I always believe that he's a man that's full of hope and dream and purity he wants nothing but her he's doing everything just for her.
When she's made a mistake, he took a bullet for her and he died, she didn't even show up at his funeral, didn't even send a flower. This is how much he loves her and he gets nothing in return but betrayal and frustration, desperation, loneliness. Even the last phone call was from her cousin, not her. She just ran away when she heard the news, everything was on him, but it was all lies.
I couldn't stop the tears that kept coming out of my eyes and I see him died it killed me too. I felt like there's something that went through the movie and into my heart.

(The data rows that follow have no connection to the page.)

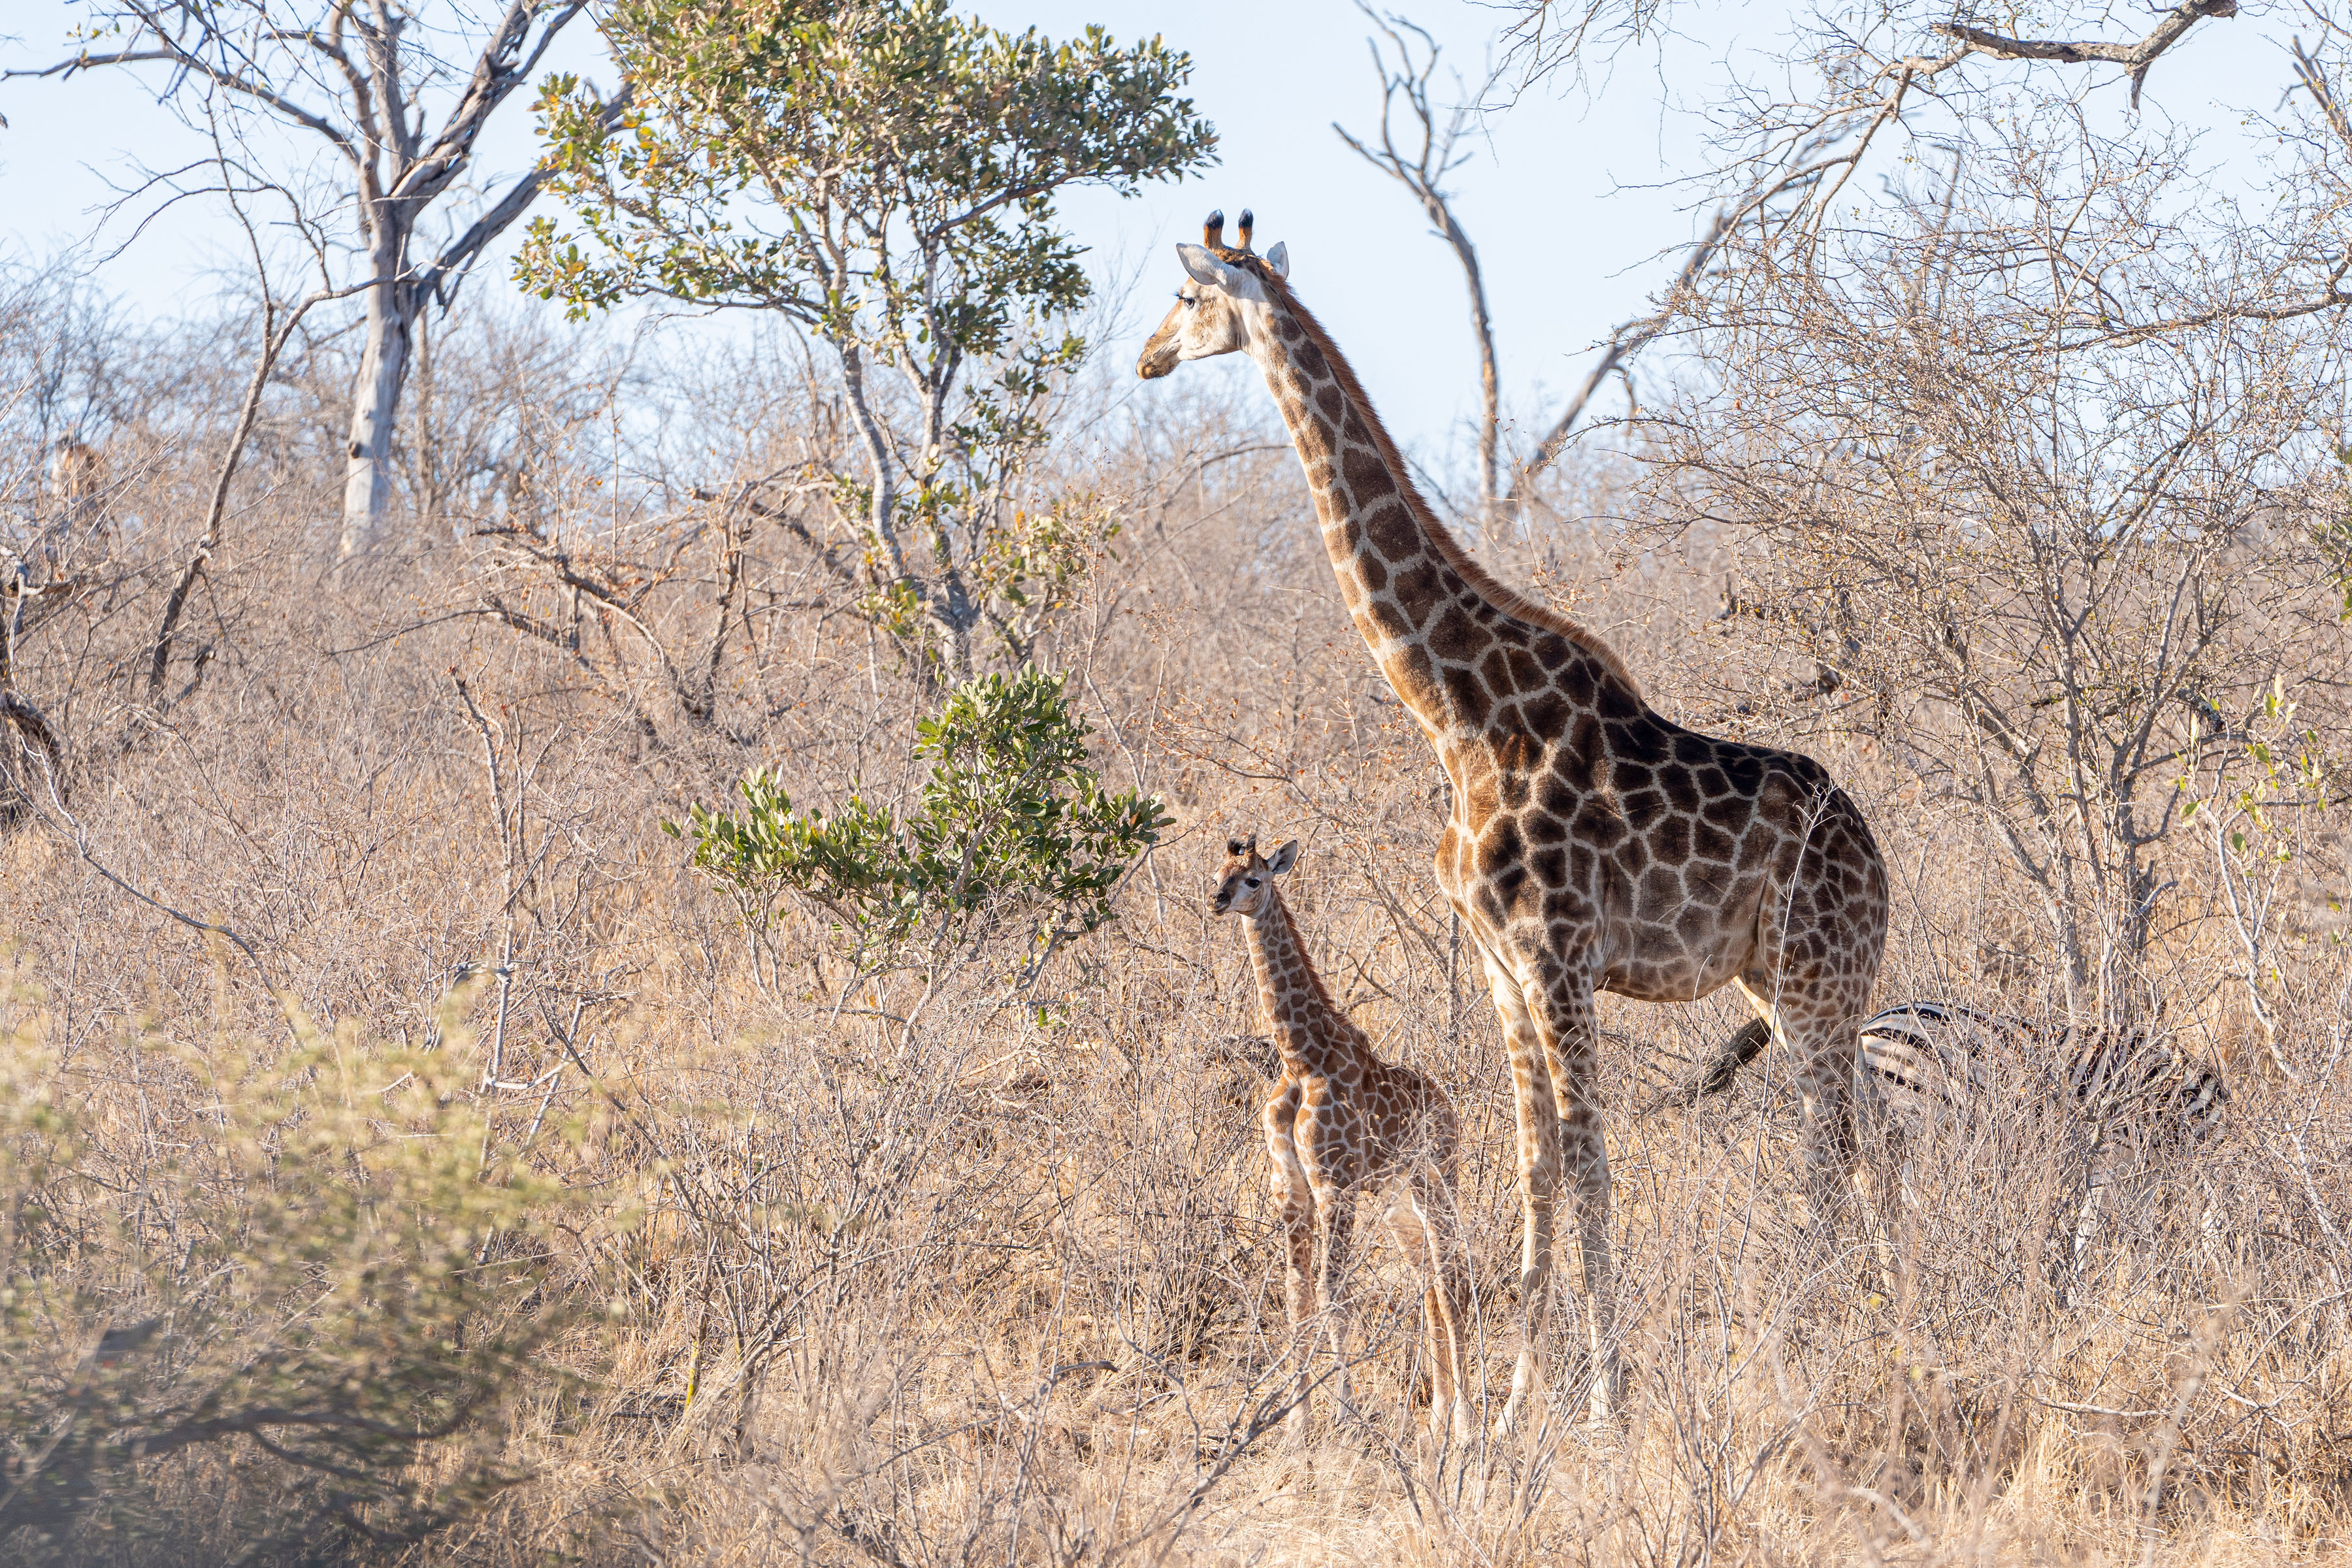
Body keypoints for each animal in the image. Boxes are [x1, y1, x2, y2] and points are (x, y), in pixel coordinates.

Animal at [1213, 835, 1473, 1446]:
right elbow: (1297, 1295)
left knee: (1450, 1279)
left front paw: (1346, 1418)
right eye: (1218, 873)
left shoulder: (1335, 1186)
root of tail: (1449, 1106)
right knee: (1428, 1282)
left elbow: (1335, 1297)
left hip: (1438, 1182)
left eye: (1254, 879)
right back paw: (1439, 1415)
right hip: (1399, 1201)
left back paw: (1469, 1426)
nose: (1218, 902)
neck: (1300, 1055)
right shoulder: (1291, 1189)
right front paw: (1296, 1427)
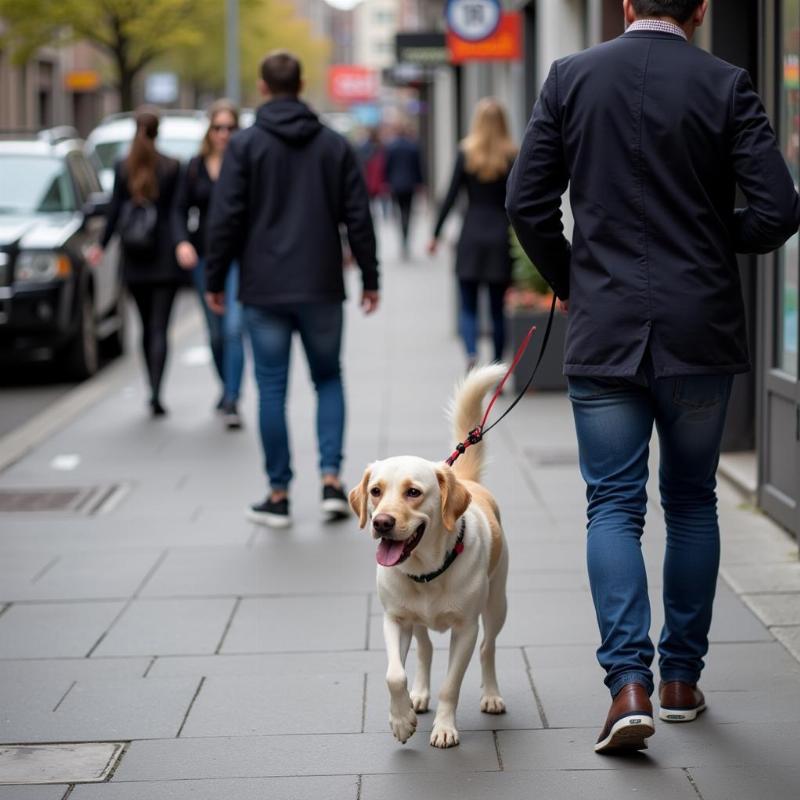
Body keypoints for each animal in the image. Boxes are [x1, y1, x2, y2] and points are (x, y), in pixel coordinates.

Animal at [348, 366, 506, 748]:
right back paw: (418, 695)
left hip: (497, 603)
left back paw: (491, 695)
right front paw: (401, 719)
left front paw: (445, 728)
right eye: (375, 491)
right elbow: (394, 675)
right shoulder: (394, 620)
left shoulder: (466, 629)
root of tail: (461, 477)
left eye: (413, 492)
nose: (381, 522)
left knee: (488, 648)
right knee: (425, 650)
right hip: (416, 621)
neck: (427, 571)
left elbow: (451, 686)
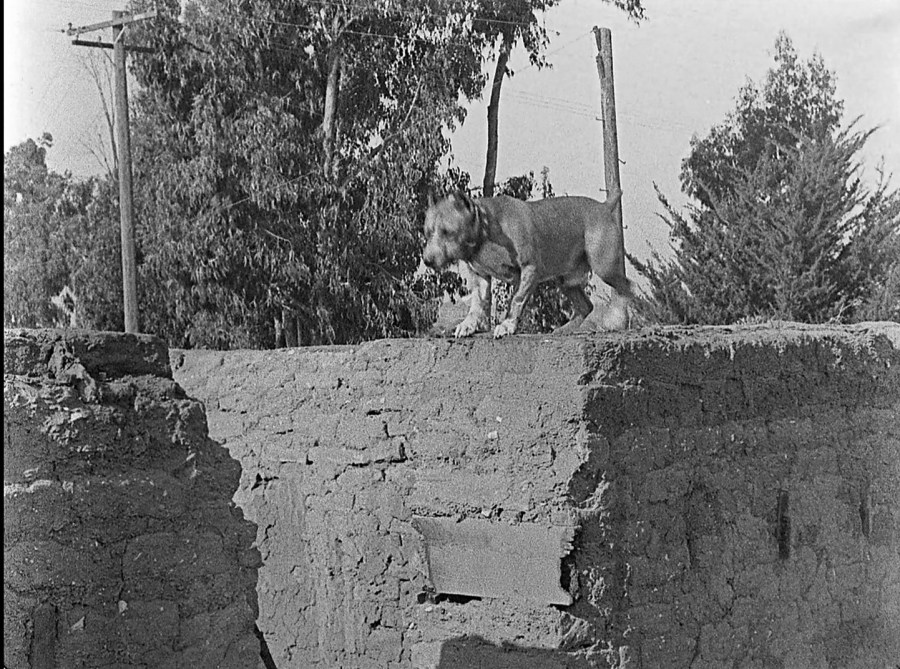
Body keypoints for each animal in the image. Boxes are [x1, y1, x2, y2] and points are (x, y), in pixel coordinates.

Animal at [422, 190, 633, 338]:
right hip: (566, 280)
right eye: (428, 232)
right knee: (586, 306)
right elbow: (477, 303)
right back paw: (565, 329)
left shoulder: (529, 269)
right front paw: (469, 325)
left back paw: (616, 320)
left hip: (604, 267)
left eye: (447, 232)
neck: (485, 229)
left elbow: (516, 300)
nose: (427, 260)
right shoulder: (480, 277)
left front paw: (507, 325)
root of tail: (604, 206)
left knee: (625, 287)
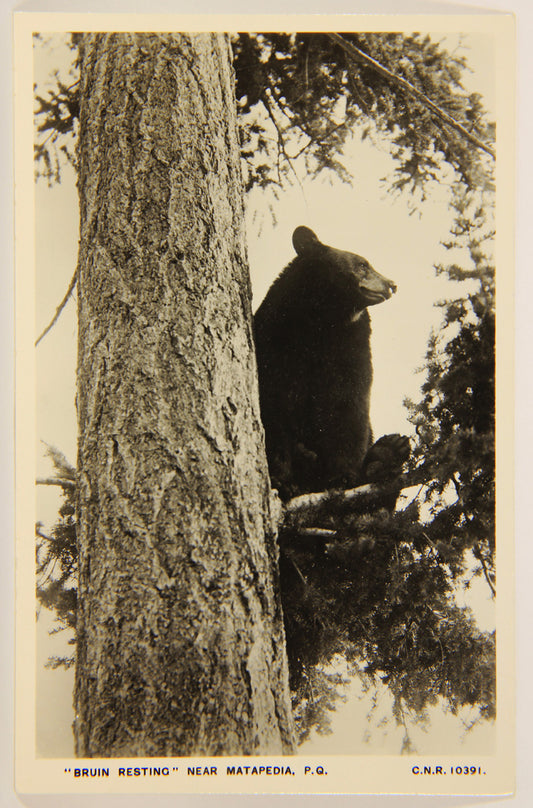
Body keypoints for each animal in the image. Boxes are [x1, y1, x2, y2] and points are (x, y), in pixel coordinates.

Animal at [254, 226, 408, 498]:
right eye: (362, 264)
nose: (392, 284)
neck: (322, 322)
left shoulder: (351, 346)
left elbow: (347, 405)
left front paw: (343, 476)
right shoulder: (274, 340)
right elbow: (274, 408)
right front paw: (282, 480)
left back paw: (386, 454)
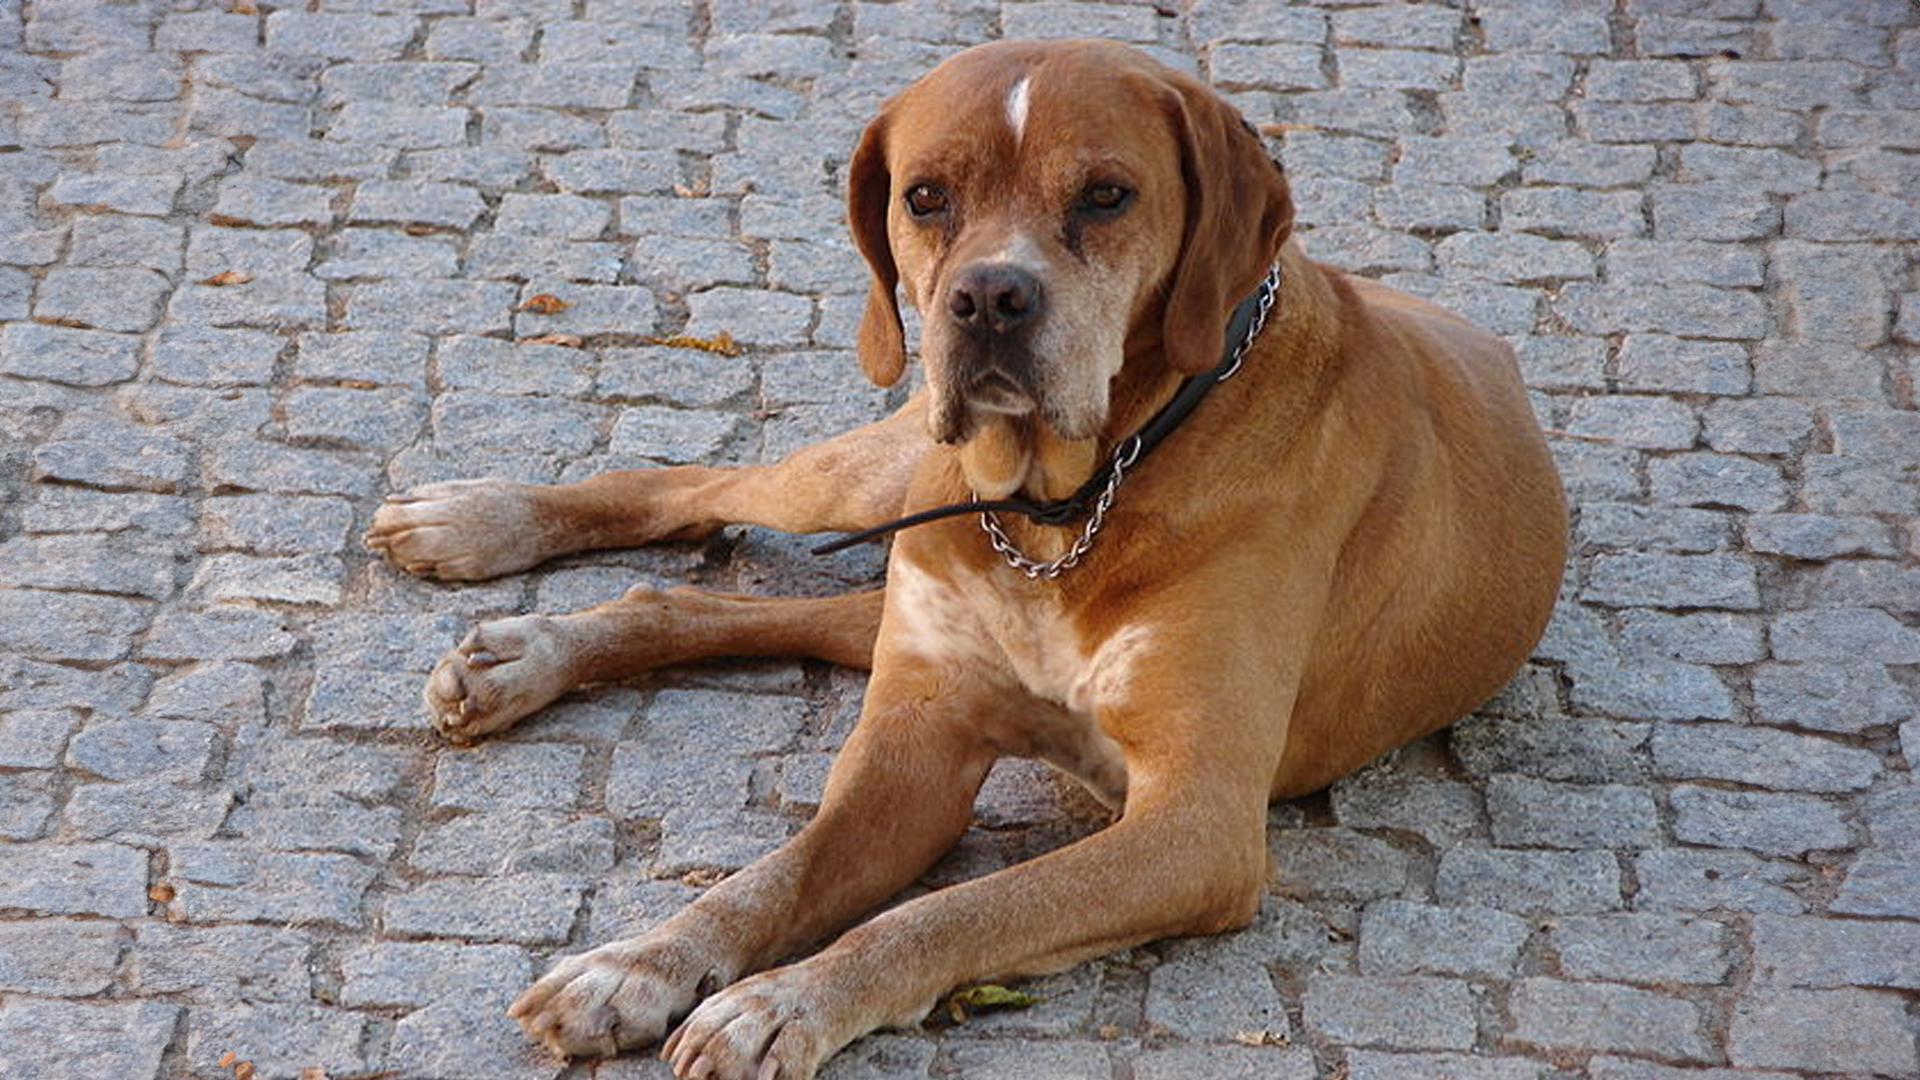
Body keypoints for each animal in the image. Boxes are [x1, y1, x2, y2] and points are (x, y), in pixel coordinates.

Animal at [366, 37, 1566, 1076]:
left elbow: (949, 913)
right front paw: (638, 963)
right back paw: (484, 532)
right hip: (881, 486)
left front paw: (780, 1001)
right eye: (926, 197)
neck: (1065, 508)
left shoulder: (1196, 825)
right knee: (695, 495)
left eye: (1106, 195)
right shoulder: (914, 751)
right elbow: (772, 878)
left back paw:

It's like I don't even care anymore, with his death(in my case it's my past love and I'm pretty sure he stays in the past), it's like if I can't have him I want nothing, no other arms I want to crawl in at night.
I don't get jealous about what other people have I feel nothing about irrelevant things.
Sometimes I wonder if this kind of love truly exists. I believe in love and this is exactly what I've been looking for.
In love you become that beautiful little fool and it's every girls desire to have someone who can make her a fool when she's with him. That's the best thing a girl can be in the world.
I was within and without, simultaneously enchanted and repelled by the inexhaustible variety of life.
So we beat on, boats against the current, borne back, ceaselessly in to the past.